In a new paper published in the Journal of Anatomy, University of Alberta PhD graduate Victoria Arbour compared Jurassic ankylosaur specimens with those from the early and late Cretaceous period, tracing the tail's evolution from flexible to fearsome.
A timeline showing the steps in the evolution of ankylosaur tail clubs. (Credit: Victoria Arbour)
Flexibility gets the axe
An ankylosaur's tail is composed of a handle and a knob. The knob is made up of osteoderms, a special kind of bone formed in the skin that's unique to armoured dinosaurs. The handle is the lower portion of the tail, which supports the knob.
"For an ankylosaur to be able to support the weight of a knob and swing it effectively, the tail needs to be stiff, like an axe handle," says Arbour. "For that to occur, the vertebrae along the tail had to become less flexible, otherwise the momentum generated by the knob's weight could tear muscle or dislocate vertebrae."
Arbour looked at a number of early ankylosaurids-including Liaoningosaurus, which lived 122 million years ago; Gobisaurus, which lived 90 million years ago; and Pinacosaurus, which lived 75 million years ago and is the earliest specimen with a complete tail club-to determine which of three possible evolutionary paths was most likely.
Life illustration of Gobisaurus, an ankylosaur with the stiff tail but no knob of bone at the end. (Illustration: Sydney Mohr)

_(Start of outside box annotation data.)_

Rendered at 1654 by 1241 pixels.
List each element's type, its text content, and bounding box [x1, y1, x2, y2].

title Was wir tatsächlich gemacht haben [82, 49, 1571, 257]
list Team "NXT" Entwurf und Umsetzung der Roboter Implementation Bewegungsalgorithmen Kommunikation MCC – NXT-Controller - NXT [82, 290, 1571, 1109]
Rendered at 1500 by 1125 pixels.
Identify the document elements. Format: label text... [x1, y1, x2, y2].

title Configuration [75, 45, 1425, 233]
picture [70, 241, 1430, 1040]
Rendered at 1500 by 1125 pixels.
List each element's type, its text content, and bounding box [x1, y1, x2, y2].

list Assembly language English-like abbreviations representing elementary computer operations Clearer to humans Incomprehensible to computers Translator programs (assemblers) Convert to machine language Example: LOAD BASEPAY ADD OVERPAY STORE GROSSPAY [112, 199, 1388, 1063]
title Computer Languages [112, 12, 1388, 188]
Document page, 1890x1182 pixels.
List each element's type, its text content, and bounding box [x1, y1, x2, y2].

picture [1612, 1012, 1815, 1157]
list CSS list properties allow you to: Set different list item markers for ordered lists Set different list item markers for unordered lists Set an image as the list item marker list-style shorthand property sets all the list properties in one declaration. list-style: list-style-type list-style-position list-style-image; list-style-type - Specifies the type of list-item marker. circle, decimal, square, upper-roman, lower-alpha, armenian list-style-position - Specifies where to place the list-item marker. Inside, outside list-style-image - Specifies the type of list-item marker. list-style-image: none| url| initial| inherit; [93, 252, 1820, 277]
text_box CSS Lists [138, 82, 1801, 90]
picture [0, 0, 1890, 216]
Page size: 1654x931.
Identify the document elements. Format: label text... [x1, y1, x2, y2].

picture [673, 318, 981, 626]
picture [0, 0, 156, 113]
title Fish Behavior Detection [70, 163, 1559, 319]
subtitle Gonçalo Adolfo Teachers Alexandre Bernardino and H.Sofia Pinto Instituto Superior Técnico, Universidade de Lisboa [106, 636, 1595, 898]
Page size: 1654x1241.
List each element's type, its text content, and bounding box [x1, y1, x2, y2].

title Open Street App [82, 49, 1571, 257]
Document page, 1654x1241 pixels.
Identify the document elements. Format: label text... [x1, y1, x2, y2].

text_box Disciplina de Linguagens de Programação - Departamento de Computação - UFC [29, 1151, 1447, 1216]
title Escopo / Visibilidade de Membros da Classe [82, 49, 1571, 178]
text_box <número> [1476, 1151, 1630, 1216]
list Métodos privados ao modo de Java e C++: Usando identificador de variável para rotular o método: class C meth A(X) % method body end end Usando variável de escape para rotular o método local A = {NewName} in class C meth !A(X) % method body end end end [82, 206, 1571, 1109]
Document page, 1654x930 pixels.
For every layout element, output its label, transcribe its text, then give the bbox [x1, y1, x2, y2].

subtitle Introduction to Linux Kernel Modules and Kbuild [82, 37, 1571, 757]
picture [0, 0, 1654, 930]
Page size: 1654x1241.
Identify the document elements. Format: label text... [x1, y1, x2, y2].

"There are three ways the tail could have evolved," Arbour says. "The knob could have evolved first, in which case you'd see ankylosaurids with osteoderms enveloping the end of the tail, but with the tail remaining flexible. The handle could have evolved first, meaning you would see early ankylosaurids with overlapping or fused tail vertebrae. Or the knob and handle could have evolved in tandem, in which case you'd see ankylosaurids with both structures, but there could have been other differences like shorter handles or smaller knobs."
By comparing the tails of the specimens, Arbour saw that by the early Cretaceous, ankylosaurs had begun to develop stiff tails with fused vertebrae. The knob appeared in the late Cretaceous.
"While it's possible that some of the species could still have developed the handle and knob in tandem, it seems most likely that the tail stiffened prior to the growth of the osteoderm knob, in order to maximize the tail's effectiveness as a weapon," Arbour says.
Philip Currie, professor and Canada Research Chair in Dinosaur Paleobiology, contributed to the work. The research was funded by the Natural Sciences and Engineering Research Council, the Killam Trusts and the Dinosaur Research Institute.